* **EXERCISE TASK A**
Count the lines in the records below that contain the string "kern", treating uppercase and lowercase as different, and reply with only the number.

* **SOURCE PASSAGE**
Nick Lowe's latest album features some classic songwriting - and he is touring here next year. By Brian Wise.
“I used to have this theory that someone else called The Bloke use to come around and call on me,” explains Nick Lowe about his song writing when we meet by phone to talk about his latest album, The Old Magic.
“You don’t know when this person is going to turn up and show you these songs,” he continues, “and they don’t come for months and months and you can’t get in contact with them. You’ve heard them doing their songs many times that you can do an impersonation but it’s never quite as good as when they do it.”
“Are you following me or do you think it’s a load of complete nonsense?” he laughs.
Yes, it makes perfect sense and perhaps this is why names such as Mel Tormé (the Golden Fog), Nat King Cole and Rick Nelson spring to mind when listening to The Old Magic, a collection of mainly ballads from the old school. Perceptive and melancholy lyrics tied to lovely melodies. Match that to some gently imploring vocals that are right out in front of a quiet ensemble and you have an album that Frank Sinatra would have been proud to release. It is almost as if the songs have been recently discovered in a time capsule.
“Well, that’s fantastic, I’m extremely flattered,” exclaims Lowe when I mention some of the names conjured up by his songs. “I think you must have a better CD than me because that’s extremely flattering - although I’m a fan of all of those artists but I would never claim to get even close, certainly to the first two.”
“Somebody else has pointed out they can hear much more of an influence from a pre-rock ‘n’ roll style on this record,” he adds. “So a song like ‘I Read A Lot’ is in quite an old-fashioned style: it could have been written in the ‘40s or ‘50s.”
Picture a late night in front of an open fire with a fine glass of wine and a loved one. Pop The Old Magic onto the turntable and romance is sure to follow. It’s that sort of album. (I have not tried this myself but I am sure it would work for you).

* **RECORD SET**
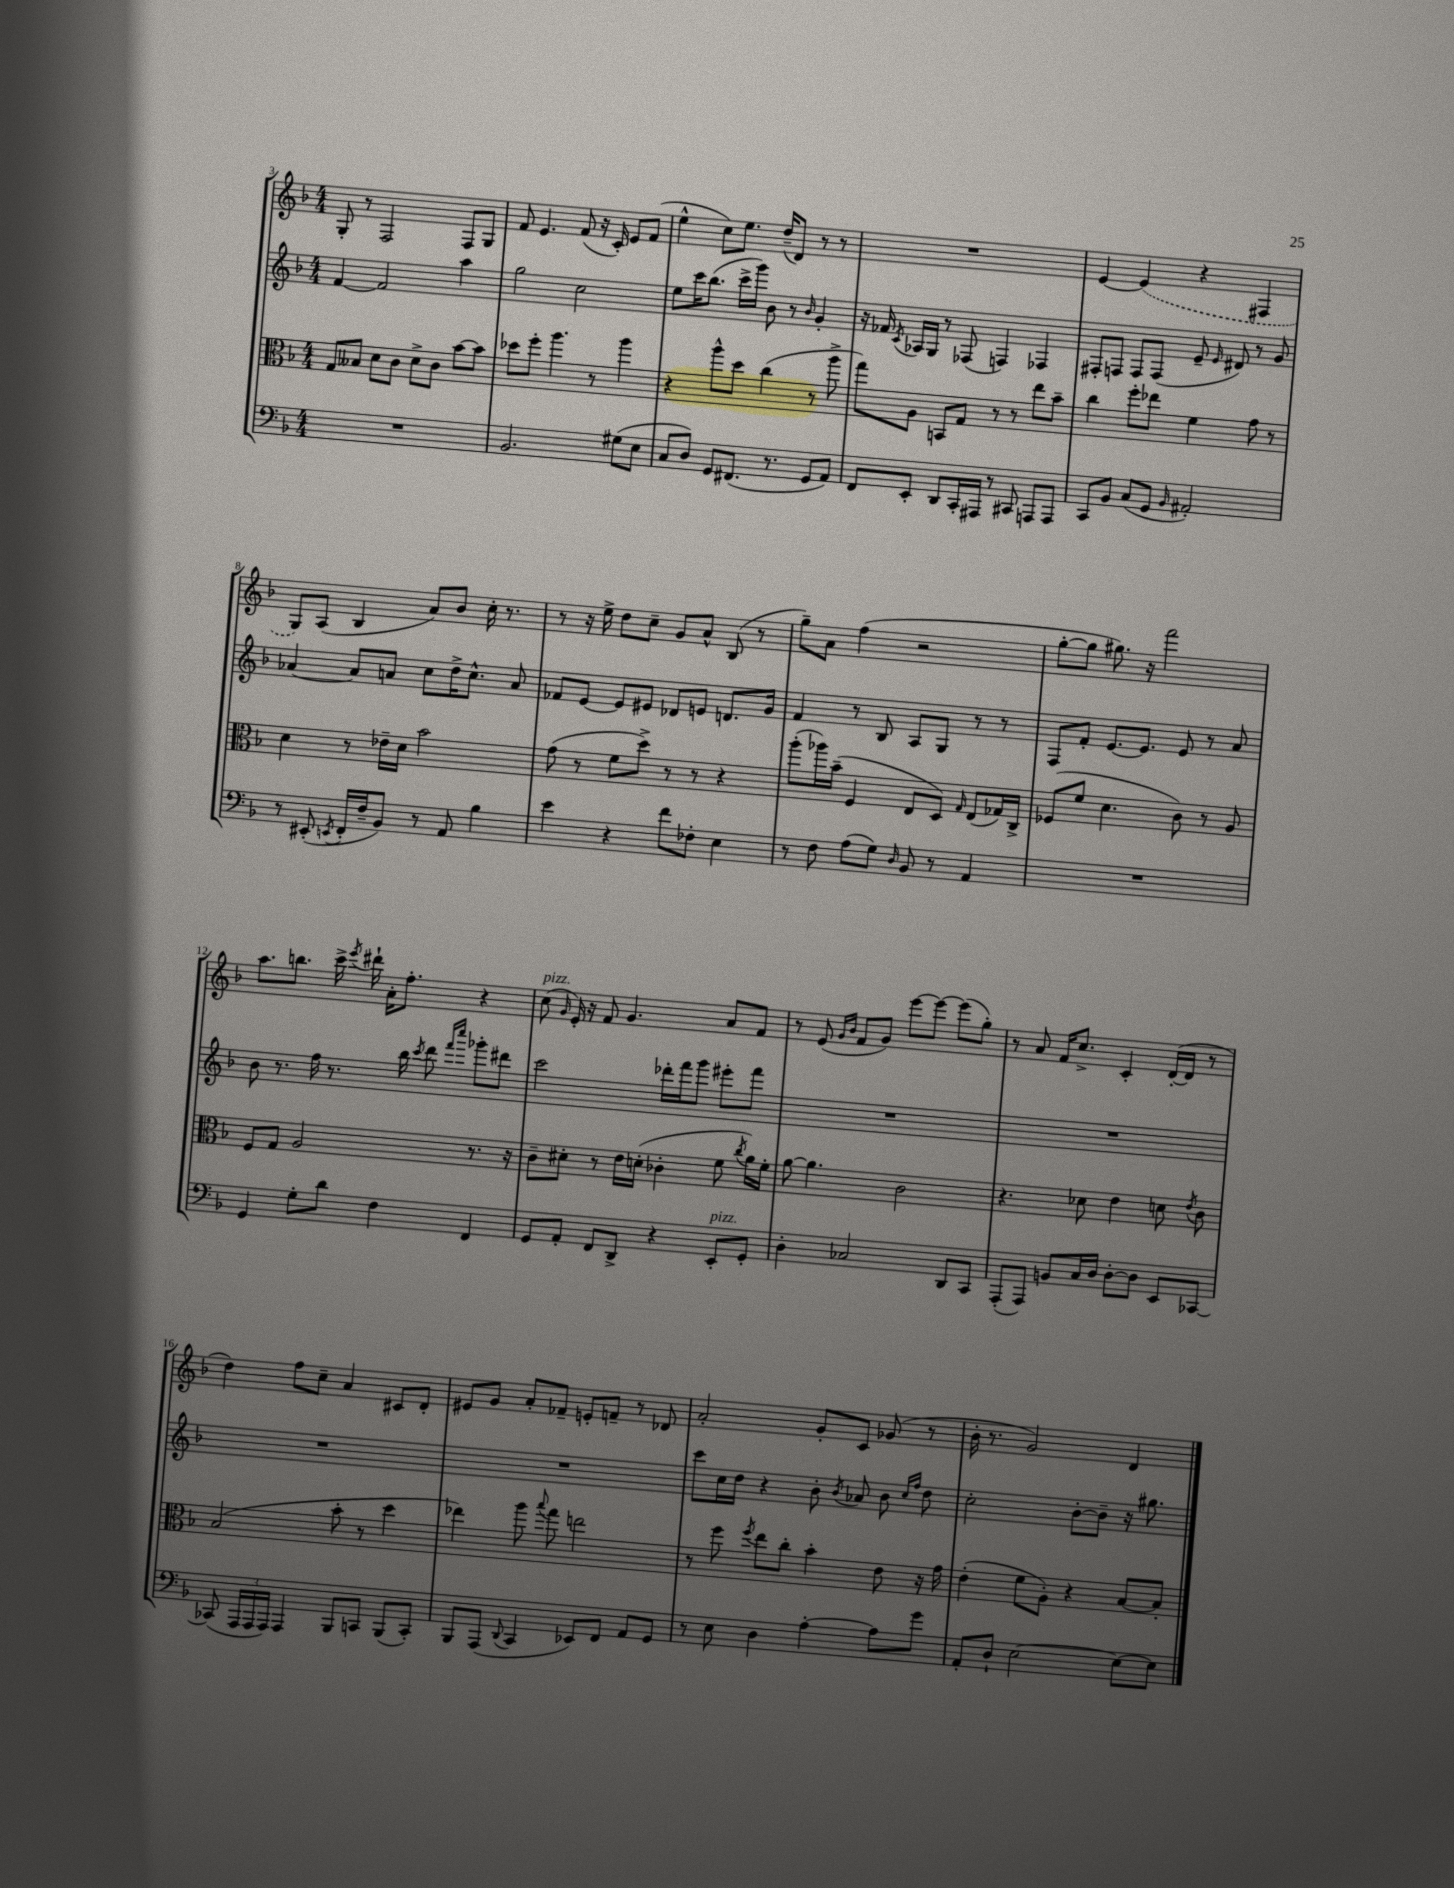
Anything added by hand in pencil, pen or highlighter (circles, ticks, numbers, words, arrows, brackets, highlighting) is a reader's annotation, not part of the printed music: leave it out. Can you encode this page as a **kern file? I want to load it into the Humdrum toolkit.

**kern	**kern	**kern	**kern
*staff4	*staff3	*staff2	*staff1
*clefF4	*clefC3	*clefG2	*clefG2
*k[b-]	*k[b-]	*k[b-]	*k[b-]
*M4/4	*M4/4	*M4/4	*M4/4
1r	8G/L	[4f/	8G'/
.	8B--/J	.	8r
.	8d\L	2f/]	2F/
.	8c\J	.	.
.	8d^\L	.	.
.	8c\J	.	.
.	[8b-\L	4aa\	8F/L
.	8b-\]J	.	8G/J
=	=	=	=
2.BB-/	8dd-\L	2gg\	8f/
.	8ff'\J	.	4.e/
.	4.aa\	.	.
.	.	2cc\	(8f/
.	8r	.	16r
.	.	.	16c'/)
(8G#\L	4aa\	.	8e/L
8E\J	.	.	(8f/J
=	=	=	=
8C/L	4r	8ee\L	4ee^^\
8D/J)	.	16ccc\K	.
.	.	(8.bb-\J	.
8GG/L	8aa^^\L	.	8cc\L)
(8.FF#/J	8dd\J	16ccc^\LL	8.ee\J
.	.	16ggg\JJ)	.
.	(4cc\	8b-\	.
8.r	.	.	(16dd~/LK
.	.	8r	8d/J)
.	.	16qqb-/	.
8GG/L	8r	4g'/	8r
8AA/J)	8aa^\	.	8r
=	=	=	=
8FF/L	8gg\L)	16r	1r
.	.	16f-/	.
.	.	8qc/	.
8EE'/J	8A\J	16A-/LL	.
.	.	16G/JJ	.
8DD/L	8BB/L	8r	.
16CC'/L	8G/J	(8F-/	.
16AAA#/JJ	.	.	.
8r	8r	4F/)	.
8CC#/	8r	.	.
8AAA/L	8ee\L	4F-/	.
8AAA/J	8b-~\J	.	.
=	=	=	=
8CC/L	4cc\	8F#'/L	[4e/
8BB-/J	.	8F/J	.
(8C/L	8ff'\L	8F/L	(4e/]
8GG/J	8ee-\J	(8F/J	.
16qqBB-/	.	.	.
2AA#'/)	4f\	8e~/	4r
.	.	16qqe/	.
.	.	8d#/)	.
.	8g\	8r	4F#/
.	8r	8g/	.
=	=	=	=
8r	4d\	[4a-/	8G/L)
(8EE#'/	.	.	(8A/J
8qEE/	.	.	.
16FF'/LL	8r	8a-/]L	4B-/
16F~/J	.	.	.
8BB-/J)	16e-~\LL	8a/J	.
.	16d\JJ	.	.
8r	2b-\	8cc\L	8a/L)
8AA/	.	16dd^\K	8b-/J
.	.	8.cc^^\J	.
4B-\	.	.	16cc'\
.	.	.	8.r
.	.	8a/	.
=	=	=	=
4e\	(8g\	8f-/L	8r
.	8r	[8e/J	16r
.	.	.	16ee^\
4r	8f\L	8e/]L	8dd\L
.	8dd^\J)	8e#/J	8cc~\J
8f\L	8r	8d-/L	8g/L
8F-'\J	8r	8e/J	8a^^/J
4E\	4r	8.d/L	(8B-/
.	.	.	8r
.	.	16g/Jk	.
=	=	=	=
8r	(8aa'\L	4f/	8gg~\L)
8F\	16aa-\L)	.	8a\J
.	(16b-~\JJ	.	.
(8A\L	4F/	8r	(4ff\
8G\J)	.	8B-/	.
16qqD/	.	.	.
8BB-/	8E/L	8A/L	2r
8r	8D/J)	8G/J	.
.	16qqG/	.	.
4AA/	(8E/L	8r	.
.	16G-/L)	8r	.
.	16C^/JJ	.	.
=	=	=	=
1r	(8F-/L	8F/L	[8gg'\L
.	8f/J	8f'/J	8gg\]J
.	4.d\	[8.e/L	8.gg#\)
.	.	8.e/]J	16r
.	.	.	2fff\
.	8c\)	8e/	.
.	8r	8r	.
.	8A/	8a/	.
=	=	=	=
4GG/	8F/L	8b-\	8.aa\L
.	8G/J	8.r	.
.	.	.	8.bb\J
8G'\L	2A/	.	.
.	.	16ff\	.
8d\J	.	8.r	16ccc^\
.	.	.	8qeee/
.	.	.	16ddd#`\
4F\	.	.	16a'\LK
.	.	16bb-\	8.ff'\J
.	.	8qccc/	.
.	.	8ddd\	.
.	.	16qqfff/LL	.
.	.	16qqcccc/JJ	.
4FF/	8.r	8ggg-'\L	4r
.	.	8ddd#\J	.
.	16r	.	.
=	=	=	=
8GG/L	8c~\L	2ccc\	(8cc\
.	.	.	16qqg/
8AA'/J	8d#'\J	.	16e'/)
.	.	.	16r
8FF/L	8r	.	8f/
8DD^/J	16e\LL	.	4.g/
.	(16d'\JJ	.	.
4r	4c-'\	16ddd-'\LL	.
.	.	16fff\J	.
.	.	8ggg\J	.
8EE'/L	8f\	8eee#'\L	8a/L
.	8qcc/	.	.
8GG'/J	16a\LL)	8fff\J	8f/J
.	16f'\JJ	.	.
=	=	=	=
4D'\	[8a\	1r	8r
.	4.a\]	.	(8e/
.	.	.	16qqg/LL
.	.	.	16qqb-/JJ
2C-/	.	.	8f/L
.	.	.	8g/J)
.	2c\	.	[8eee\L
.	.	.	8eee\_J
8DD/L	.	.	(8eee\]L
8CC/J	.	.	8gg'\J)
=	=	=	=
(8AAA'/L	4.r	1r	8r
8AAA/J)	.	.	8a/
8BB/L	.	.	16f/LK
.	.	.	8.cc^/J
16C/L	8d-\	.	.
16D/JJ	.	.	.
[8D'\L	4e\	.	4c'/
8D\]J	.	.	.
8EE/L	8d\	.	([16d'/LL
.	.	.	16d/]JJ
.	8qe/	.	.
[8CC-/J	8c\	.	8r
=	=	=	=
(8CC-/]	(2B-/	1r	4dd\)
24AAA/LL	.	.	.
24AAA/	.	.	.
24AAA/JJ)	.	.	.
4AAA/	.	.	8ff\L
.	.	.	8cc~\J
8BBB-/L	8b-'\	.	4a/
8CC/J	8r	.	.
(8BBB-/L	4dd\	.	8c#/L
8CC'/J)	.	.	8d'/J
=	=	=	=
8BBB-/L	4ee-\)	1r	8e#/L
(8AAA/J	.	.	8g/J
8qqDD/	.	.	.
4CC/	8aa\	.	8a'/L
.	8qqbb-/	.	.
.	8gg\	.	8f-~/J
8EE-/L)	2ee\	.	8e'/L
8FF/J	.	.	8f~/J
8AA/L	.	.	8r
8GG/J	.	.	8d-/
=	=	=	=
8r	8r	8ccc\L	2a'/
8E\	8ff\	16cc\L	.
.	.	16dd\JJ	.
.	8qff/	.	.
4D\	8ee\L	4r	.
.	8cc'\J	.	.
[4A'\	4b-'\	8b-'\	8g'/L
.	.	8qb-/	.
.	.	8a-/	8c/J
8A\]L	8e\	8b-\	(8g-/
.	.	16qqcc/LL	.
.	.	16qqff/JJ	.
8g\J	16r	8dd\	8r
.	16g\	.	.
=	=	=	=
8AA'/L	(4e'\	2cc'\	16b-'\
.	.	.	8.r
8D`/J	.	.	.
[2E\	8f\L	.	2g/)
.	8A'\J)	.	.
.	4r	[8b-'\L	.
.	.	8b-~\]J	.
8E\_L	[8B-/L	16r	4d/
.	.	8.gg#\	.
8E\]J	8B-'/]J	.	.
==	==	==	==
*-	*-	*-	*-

* **EXERCISE TASK B**
From the article about Nick Lowe's album above, write out the part that opens with "Nick Lowe's latest" and closes with "The Old Magic.", keeping it word for word.

* **TASK SOLUTION A**
2

* **TASK SOLUTION B**
Nick Lowe's latest album features some classic songwriting - and he is touring here next year. By Brian Wise.
“I used to have this theory that someone else called The Bloke use to come around and call on me,” explains Nick Lowe about his song writing when we meet by phone to talk about his latest album, The Old Magic.